Abstract

The 2021 approval of aducanumab in the United States, was not followed by approvals in Europe, Canada, Australia or elsewhere; nonetheless, the initial pricing of $56,00.00/year created a firestorm of controversy. The 2023 Food and Drug Administration approval of lecanemab has been followed by approvals in Japan and China. The current (2024) costs are $26,500 in USA, $20,438 (National Health Insurance) in Japan and $28,180 (private market) in China. In Europe, a health technology assessment will drive coverage decisions and set single-payer prices for each health system for lecanemab and subsequently approved new treatments. For comparison, 2024 average pricing for the top five selling drugs for cancer [$198,273], arthritis [$83,666], hepatitis C [$75,118] and multiple sclerosis [$86,765] far exceed lecanemab’s annual cost. Could there be an anti-brain-health bias? The International Consortium for Health Outcomes Measurement notes that patient-centered outcome measures represent the ultimate measure of quality and they are always multi-dimensional. Quality-adjusted life-years (QALY) seem to be absent from the computation of pricing for anti-dementia treatments. Although global consensus on QALY calculations remains elusive, currently extant data are compelling. The QALY calculation is the change in utility value induced by the treatment, which is then multiplied by the duration of treatment effect to provide the number of QALYs gained. QALY ranges differ quite significantly, even amongst the most industrialized nations. Value-based pricing from double-blind, placebo-controlled trial results, demonstrating statistically significant beneficial effects on cognition and/or global function, would reward manufacturers for innovation whilst also enabling payer systems to remain solvent.
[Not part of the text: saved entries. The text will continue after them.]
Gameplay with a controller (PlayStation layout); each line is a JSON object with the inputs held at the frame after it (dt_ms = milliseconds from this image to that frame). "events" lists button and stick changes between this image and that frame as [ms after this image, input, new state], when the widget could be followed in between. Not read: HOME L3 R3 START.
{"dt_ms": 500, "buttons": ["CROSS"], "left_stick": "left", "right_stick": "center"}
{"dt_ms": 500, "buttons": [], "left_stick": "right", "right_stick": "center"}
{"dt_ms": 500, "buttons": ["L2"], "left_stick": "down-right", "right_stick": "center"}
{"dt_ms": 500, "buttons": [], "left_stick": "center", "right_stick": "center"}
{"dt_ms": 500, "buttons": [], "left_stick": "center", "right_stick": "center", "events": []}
Now that the first truly disease-modifying treatment for Alzheimer’s (lecanemab) has been approved, a second disease-modifying treatment (donanemab) appears to be heading for regulatory approval as well. The full value of these newest anti-dementia treatments may be understated when quantified under older pricing models and, hence, could unwittingly be a disincentive to further innovation. We now have disease-modifying and symptomatic relief treatments for Alzheimer’s disease to be included within the treating clinicians’ armamentarium and, when priced appropriately, access should be widely available whilst also encouraging further innovative anti-Alzheimer’s clinical research.